_Stored data entries:_
+ + + + +

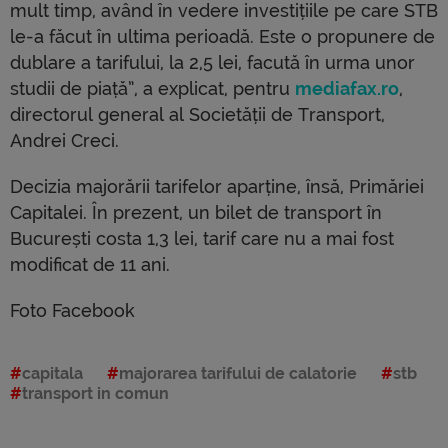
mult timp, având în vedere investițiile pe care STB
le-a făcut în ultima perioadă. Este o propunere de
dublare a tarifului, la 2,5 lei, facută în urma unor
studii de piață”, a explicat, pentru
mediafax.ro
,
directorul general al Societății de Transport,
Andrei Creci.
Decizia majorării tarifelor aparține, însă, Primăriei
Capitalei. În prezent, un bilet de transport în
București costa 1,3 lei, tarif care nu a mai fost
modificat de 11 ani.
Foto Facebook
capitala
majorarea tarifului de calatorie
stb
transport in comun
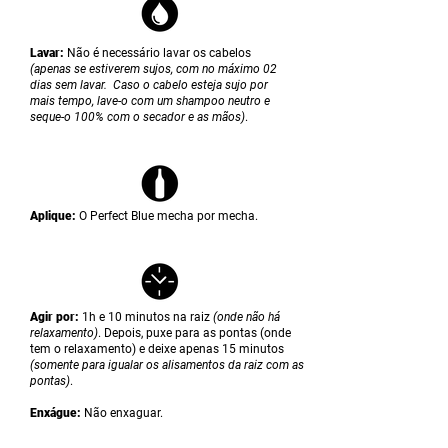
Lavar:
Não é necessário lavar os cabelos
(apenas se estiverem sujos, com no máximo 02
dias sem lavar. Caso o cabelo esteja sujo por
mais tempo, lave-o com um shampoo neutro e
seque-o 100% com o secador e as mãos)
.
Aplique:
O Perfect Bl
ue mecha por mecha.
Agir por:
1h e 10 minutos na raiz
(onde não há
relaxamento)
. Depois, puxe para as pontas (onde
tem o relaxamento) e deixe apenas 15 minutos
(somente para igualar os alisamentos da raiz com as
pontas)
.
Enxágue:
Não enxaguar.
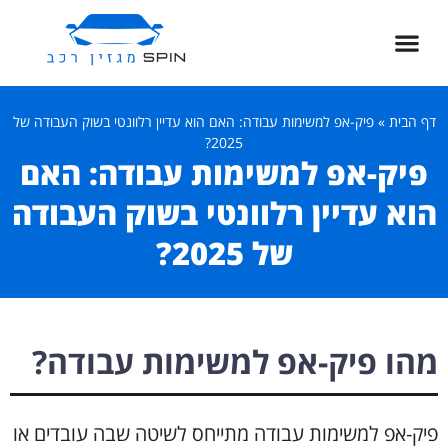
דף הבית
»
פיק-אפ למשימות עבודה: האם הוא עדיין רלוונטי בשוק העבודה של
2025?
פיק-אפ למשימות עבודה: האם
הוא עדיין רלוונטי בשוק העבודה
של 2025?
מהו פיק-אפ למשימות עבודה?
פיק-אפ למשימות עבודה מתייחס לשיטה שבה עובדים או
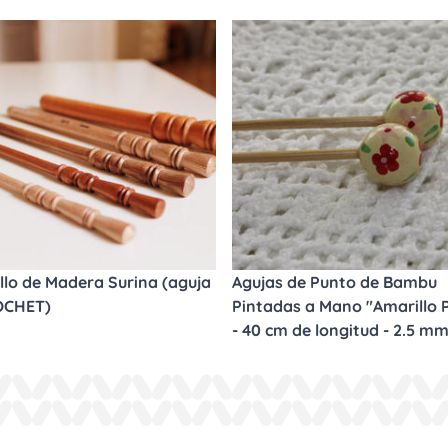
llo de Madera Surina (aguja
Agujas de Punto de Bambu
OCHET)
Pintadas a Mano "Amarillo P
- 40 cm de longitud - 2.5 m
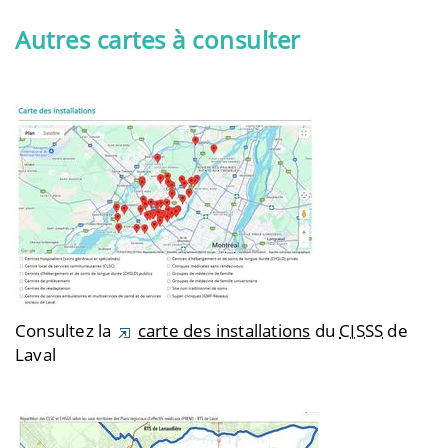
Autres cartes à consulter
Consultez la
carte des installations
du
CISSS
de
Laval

+ + + + +

_What is being asked:_ Recast the text read from every record as a JSON list of strings, with one string per line and blank lines omitted. Leave the pictures out.

_Exercise response:_
[
  "mult timp, având în vedere investițiile pe care STB",
  "le-a făcut în ultima perioadă. Este o propunere de",
  "dublare a tarifului, la 2,5 lei, facută în urma unor",
  "studii de piață”, a explicat, pentru",
  "mediafax.ro",
  ",",
  "directorul general al Societății de Transport,",
  "Andrei Creci.",
  "Decizia majorării tarifelor aparține, însă, Primăriei",
  "Capitalei. În prezent, un bilet de transport în",
  "București costa 1,3 lei, tarif care nu a mai fost",
  "modificat de 11 ani.",
  "Foto Facebook",
  "capitala",
  "majorarea tarifului de calatorie",
  "stb",
  "transport in comun",
  "Lavar:",
  "Não é necessário lavar os cabelos",
  "(apenas se estiverem sujos, com no máximo 02",
  "dias sem lavar. Caso o cabelo esteja sujo por",
  "mais tempo, lave-o com um shampoo neutro e",
  "seque-o 100% com o secador e as mãos)",
  ".",
  "Aplique:",
  "O Perfect Bl",
  "ue mecha por mecha.",
  "Agir por:",
  "1h e 10 minutos na raiz",
  "(onde não há",
  "relaxamento)",
  ". Depois, puxe para as pontas (onde",
  "tem o relaxamento) e deixe apenas 15 minutos",
  "(somente para igualar os alisamentos da raiz com as",
  "pontas)",
  ".",
  "Enxágue:",
  "Não enxaguar.",
  "דף הבית",
  "»",
  "פיק-אפ למשימות עבודה: האם הוא עדיין רלוונטי בשוק העבודה של",
  "2025?",
  "פיק-אפ למשימות עבודה: האם",
  "הוא עדיין רלוונטי בשוק העבודה",
  "של 2025?",
  "מהו פיק-אפ למשימות עבודה?",
  "פיק-אפ למשימות עבודה מתייחס לשיטה שבה עובדים או",
  "llo de Madera Surina (aguja",
  "Agujas de Punto de Bambu",
  "OCHET)",
  "Pintadas a Mano \"Amarillo P",
  "- 40 cm de longitud - 2.5 m",
  "Autres cartes à consulter",
  "Consultez la",
  "carte des installations",
  "du",
  "CISSS",
  "de",
  "Laval"
]